***** Passage shown
He said a prayer, he swung, he succeeded.
Pollard, Chris Gayle, Andre Russell, Dwayne Bravo, dubbed the Fab Four by one-time Wired868 reporter Roneil Walcott, as well as Pollard’s vice-captain Nicholas Pooran and Shimron Hetmyer have also subsequently swung and succeeded, though not quite so spectacularly.
But what WI have ignored to our cost is that they, like Brathwaite, have also swung many, many more times without success.
Brathwaite’s record in T20s tells the story—at least in part.
It is true he has scored almost 60% of his runs in boundaries, 13 fours and 22 sixes. But his aggregate, in 27 innings, is a paltry 310 runs, yielding an average of 14.76, flattering because of his six not outs.
No fewer than 13 times, he failed to get to double figures and, apart from the unbeaten 34 he made in that famous 2016 game, he has reached 20 on only three occasions, another 34 not out, a 37 and a 21.
Hardly a special talent.
I suspect that most of the members of the team in the UAE have no idea at all of CB’s poor record.
I wonder what Pollard and Pooran would say if they were presented with the data above and this chronological list of CB’s single-digit scores: 1, 1, 0, 8, 8*, 2, 5, 4, 7, 8, 0, 0, 9.
Wanna bet they’re surprised?
I distinctly remember a session in which skipper Pollard disclosed that the night before the team had watched the film of Brathwaite’s destruction of Stokes in India. It had given them, he said, ‘goosebumps’.
It had also arguably reinforced the erroneous idea they all have that power-hitting has been the West Indies salvation. But there are other data to suggest that the much ballyhooed six-hitting has not exactly been the success it’s cracked up—largely by spokesmen for Pollard’s team—to be.
WI have played a total of 148 T20 matches, of which nine have yielded no result. Of the remaining 139, they have lost more (74) than they have won (65).
Of the 68 games WI have played since the 2016 final, the record shows six no-results with 25 won and 37 lost.
Of the 35 games played since September 2019 when Pollard was elevated to the helm, 13 have been won and 13 lost, with five no-results.
**********
***** Dataset
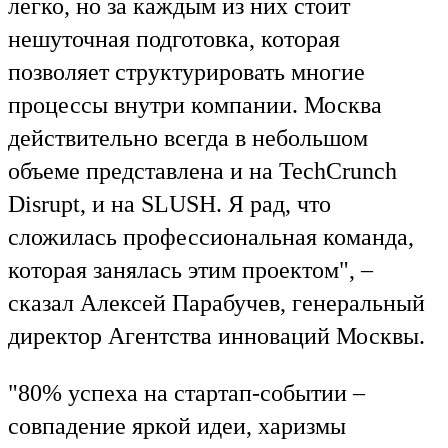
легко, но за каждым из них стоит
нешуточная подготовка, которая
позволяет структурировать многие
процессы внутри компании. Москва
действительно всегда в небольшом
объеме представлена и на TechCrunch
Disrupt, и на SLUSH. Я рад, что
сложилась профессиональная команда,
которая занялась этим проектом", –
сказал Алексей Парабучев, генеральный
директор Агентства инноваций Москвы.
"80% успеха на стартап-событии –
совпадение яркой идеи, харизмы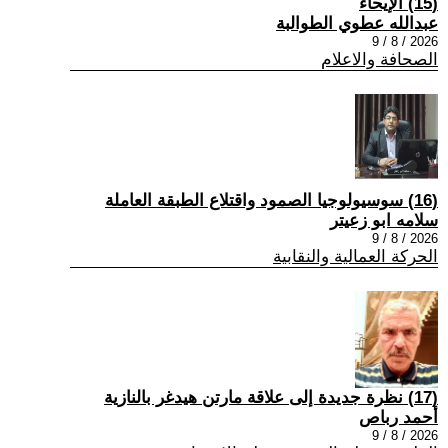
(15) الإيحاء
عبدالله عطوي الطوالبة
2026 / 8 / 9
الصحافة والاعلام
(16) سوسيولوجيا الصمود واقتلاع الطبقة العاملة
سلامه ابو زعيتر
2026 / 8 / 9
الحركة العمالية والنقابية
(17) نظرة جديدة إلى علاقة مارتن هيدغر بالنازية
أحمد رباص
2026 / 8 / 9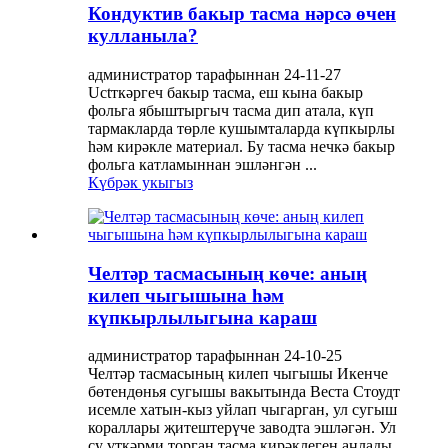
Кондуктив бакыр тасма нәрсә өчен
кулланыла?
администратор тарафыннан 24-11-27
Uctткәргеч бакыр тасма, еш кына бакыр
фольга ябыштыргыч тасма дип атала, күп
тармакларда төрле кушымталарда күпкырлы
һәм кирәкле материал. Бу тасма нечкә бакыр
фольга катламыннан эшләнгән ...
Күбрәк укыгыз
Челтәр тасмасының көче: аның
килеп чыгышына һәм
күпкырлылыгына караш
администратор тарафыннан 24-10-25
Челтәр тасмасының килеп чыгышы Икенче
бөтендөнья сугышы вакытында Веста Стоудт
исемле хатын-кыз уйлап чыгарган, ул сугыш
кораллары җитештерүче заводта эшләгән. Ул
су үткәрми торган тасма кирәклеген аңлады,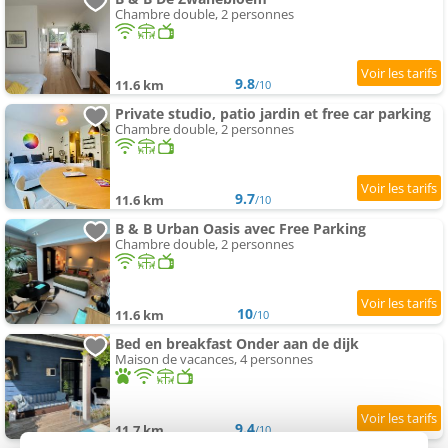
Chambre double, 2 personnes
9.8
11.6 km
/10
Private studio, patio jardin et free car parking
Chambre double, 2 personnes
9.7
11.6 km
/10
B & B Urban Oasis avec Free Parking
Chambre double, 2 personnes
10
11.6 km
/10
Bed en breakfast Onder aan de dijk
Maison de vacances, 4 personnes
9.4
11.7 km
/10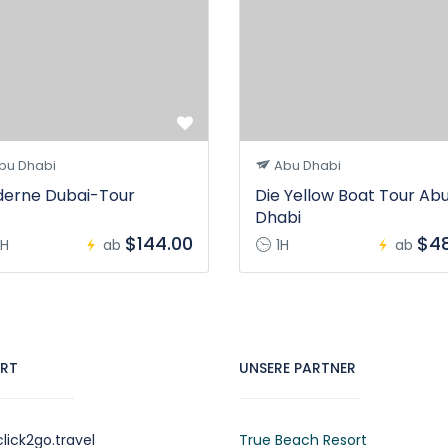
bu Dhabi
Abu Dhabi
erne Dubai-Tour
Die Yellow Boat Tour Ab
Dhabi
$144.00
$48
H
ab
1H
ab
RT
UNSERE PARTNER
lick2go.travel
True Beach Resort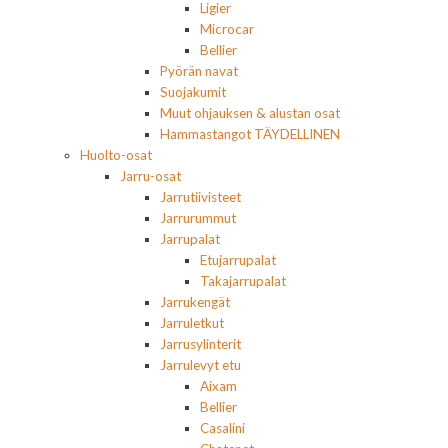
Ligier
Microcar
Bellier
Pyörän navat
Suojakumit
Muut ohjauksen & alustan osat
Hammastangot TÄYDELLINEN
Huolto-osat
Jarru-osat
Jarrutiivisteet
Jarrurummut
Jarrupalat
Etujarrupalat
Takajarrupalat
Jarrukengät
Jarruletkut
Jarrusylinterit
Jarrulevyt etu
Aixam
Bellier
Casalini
**********
Problem to solve:
Extend the commentary on West Indies T20 cricket from its final sentence, keeping its formal, argumentative tone.

Result of the task:
My instincts tell me that Roger Harper and the selectors too are largely unaware of the reality. They know about CB’s 22 sixes; they are ignorant, I suspect, of the almost 50% of scores under ten.
In that same media conference cited above, skipper Pollard repeated the phrase ‘working tirelessly’ half a dozen times.
This question, I submit, arises: on what were they working tirelessly? On taking singles and rotating the strike? Surely not. Because, save for Hetmyer occasionally—including at the start of his unbeaten, face-saving 81 against Sri Lanka—there is NO evidence of any improvement in that area.
Indeed, the second half of Hetmyer’s innings saw him successfully revert to type in a vain effort to salvage something for his side.
But in the same Sri Lanka game, Roston Chase, the man whose studied adaptation of his Test technique to meet the demands of the limited overs game had earned him a place on the squad and eventually on the starting team, abandoned the calm solidity that has characterised his T20 approach in favour of a frenzied, frantic flaying at the ball that cost him his wicket, albeit to an excellent catch.
So working tirelessly? To ensure, like a chameleon, that he looks like all those around him and does not stick out like top-heavy float in a Peter Minshall band?
With the Brathwaite example in the front of our minds, we worked tirelessly against ourselves.
And now we have an extra week off to relax.
Who can truthfully say we do not deserve it?